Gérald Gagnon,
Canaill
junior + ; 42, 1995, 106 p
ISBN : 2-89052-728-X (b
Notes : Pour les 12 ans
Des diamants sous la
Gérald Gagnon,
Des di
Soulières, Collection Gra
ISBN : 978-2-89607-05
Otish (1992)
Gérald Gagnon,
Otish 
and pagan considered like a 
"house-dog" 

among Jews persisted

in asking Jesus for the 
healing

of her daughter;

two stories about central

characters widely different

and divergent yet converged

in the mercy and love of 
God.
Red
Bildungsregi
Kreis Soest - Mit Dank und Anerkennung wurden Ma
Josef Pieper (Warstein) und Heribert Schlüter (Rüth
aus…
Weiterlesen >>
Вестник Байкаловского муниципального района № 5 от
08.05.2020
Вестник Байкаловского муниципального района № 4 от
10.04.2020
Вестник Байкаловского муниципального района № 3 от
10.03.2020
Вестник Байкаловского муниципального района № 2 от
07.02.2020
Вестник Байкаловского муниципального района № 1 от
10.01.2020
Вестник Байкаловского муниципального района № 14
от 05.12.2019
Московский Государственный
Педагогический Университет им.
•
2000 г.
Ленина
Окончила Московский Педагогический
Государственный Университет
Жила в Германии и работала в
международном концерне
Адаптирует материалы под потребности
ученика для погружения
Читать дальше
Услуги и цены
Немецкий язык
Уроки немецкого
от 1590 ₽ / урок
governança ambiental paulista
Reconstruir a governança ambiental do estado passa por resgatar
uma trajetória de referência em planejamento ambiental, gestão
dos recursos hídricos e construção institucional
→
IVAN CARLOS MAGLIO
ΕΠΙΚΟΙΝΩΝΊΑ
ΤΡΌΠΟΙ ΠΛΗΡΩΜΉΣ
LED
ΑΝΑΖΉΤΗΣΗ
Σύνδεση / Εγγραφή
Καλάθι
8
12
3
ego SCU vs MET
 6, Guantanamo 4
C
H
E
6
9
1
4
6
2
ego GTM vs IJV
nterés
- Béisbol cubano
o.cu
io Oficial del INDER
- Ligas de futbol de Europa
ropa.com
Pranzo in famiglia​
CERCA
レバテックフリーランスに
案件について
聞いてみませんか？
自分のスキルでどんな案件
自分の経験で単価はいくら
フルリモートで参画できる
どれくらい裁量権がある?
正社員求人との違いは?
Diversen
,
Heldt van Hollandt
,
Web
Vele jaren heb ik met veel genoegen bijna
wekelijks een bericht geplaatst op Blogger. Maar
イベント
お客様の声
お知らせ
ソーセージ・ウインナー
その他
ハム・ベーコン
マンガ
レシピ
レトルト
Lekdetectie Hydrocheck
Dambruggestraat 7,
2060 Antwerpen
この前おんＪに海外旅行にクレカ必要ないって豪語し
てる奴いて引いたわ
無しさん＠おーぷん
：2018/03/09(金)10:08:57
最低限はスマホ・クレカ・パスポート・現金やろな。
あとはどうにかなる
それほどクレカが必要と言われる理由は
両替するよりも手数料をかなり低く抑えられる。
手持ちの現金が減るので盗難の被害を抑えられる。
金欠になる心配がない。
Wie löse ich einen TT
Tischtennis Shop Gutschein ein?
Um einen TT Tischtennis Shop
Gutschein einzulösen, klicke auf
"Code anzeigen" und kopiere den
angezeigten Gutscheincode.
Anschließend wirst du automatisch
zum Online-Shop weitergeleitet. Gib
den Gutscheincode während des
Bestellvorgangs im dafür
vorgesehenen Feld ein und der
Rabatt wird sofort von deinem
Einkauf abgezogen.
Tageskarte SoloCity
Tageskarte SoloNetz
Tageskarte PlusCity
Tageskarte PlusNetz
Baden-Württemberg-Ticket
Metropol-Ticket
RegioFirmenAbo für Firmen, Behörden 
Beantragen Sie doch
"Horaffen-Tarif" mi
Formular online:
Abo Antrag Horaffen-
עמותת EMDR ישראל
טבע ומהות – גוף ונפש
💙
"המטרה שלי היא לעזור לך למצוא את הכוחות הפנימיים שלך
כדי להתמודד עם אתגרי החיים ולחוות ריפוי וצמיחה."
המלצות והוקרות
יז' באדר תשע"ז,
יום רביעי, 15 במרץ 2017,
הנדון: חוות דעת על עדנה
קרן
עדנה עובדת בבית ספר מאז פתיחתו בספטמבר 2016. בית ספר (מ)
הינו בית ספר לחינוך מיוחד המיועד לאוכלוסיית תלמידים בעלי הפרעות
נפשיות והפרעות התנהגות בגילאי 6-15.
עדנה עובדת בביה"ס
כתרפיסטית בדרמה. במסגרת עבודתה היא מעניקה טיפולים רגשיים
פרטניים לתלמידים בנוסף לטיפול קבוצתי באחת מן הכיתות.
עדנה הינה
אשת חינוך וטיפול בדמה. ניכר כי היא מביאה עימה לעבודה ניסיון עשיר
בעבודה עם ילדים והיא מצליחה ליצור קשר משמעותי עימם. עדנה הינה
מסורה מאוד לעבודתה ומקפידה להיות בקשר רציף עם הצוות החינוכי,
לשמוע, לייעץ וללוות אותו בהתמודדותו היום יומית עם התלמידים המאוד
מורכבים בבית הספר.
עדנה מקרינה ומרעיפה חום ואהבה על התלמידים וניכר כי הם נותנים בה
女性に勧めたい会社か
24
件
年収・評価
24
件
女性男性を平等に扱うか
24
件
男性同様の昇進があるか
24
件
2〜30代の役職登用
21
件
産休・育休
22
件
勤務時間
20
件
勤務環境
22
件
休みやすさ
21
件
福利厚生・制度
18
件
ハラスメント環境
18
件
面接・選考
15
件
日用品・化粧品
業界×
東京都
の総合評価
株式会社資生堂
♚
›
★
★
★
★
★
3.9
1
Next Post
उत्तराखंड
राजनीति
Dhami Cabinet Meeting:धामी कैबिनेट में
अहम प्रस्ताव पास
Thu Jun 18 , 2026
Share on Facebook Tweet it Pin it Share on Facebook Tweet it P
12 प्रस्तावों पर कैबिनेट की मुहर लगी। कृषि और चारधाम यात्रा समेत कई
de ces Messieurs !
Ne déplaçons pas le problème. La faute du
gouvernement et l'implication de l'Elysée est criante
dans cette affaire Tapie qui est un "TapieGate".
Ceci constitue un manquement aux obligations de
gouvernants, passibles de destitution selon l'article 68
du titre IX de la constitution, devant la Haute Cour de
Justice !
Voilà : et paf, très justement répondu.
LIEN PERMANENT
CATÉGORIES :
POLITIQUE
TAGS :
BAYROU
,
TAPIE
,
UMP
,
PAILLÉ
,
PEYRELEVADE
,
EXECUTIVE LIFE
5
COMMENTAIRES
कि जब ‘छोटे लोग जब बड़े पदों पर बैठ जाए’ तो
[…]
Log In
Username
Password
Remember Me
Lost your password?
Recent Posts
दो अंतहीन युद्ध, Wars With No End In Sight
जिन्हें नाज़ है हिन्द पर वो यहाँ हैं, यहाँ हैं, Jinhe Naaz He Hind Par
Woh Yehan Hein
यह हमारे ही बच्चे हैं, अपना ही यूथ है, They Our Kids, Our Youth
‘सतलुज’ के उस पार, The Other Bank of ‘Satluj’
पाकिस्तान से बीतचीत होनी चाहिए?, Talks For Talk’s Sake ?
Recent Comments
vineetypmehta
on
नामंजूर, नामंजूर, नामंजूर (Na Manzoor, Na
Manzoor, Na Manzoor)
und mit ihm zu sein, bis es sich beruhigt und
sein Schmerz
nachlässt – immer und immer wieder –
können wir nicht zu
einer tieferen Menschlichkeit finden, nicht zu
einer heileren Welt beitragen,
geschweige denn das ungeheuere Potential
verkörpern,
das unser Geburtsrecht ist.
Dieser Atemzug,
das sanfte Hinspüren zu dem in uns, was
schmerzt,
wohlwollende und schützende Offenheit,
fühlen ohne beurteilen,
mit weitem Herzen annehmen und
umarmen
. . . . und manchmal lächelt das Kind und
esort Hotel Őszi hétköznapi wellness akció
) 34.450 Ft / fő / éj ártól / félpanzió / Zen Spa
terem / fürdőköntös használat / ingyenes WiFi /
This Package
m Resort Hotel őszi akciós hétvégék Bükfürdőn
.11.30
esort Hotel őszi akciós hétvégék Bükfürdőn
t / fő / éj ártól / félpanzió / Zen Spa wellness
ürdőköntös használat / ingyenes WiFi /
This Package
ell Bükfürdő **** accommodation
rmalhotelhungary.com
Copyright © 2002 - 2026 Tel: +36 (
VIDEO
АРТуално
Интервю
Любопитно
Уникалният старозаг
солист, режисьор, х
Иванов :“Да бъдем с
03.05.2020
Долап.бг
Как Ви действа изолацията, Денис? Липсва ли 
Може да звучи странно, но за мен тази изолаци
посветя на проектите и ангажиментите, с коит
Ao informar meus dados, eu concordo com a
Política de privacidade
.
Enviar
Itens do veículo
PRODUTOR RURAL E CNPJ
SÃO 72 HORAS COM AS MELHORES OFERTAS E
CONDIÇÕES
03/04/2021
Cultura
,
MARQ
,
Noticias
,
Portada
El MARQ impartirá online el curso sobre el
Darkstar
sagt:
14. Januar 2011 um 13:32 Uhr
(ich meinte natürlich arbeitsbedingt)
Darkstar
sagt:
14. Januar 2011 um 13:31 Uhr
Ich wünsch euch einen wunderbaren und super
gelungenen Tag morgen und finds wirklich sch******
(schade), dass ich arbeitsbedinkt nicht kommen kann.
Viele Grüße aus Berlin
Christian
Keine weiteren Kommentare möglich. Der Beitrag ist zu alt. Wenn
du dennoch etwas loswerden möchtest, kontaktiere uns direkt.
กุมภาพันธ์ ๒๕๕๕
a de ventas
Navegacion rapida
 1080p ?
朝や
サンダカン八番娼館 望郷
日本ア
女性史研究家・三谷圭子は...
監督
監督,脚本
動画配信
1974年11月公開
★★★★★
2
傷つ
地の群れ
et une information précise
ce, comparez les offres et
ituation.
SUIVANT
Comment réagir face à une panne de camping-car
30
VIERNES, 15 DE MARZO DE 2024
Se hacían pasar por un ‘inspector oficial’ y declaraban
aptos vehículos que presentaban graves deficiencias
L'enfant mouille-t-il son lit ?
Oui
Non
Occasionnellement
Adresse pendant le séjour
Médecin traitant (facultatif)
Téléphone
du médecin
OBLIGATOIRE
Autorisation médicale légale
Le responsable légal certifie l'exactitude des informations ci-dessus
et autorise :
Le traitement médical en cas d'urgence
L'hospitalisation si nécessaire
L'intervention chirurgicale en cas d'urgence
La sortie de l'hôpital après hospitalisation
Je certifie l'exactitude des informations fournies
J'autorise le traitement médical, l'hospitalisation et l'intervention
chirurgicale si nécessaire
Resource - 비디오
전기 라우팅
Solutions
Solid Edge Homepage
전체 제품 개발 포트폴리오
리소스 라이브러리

****************************************

_PROBLEM REQUIREMENTS_:
Give back, word for word, only the lines above from the line holding "サンダカン八番娼館 望郷" to the line holding "Le traitement médical en cas d'urgence", both included.

_TASK SOLUTION_:
サンダカン八番娼館 望郷
日本ア
女性史研究家・三谷圭子は...
監督
監督,脚本
動画配信
1974年11月公開
★★★★★
2
傷つ
地の群れ
et une information précise
ce, comparez les offres et
ituation.
SUIVANT
Comment réagir face à une panne de camping-car
30
VIERNES, 15 DE MARZO DE 2024
Se hacían pasar por un ‘inspector oficial’ y declaraban
aptos vehículos que presentaban graves deficiencias
L'enfant mouille-t-il son lit ?
Oui
Non
Occasionnellement
Adresse pendant le séjour
Médecin traitant (facultatif)
Téléphone
du médecin
OBLIGATOIRE
Autorisation médicale légale
Le responsable légal certifie l'exactitude des informations ci-dessus
et autorise :
Le traitement médical en cas d'urgence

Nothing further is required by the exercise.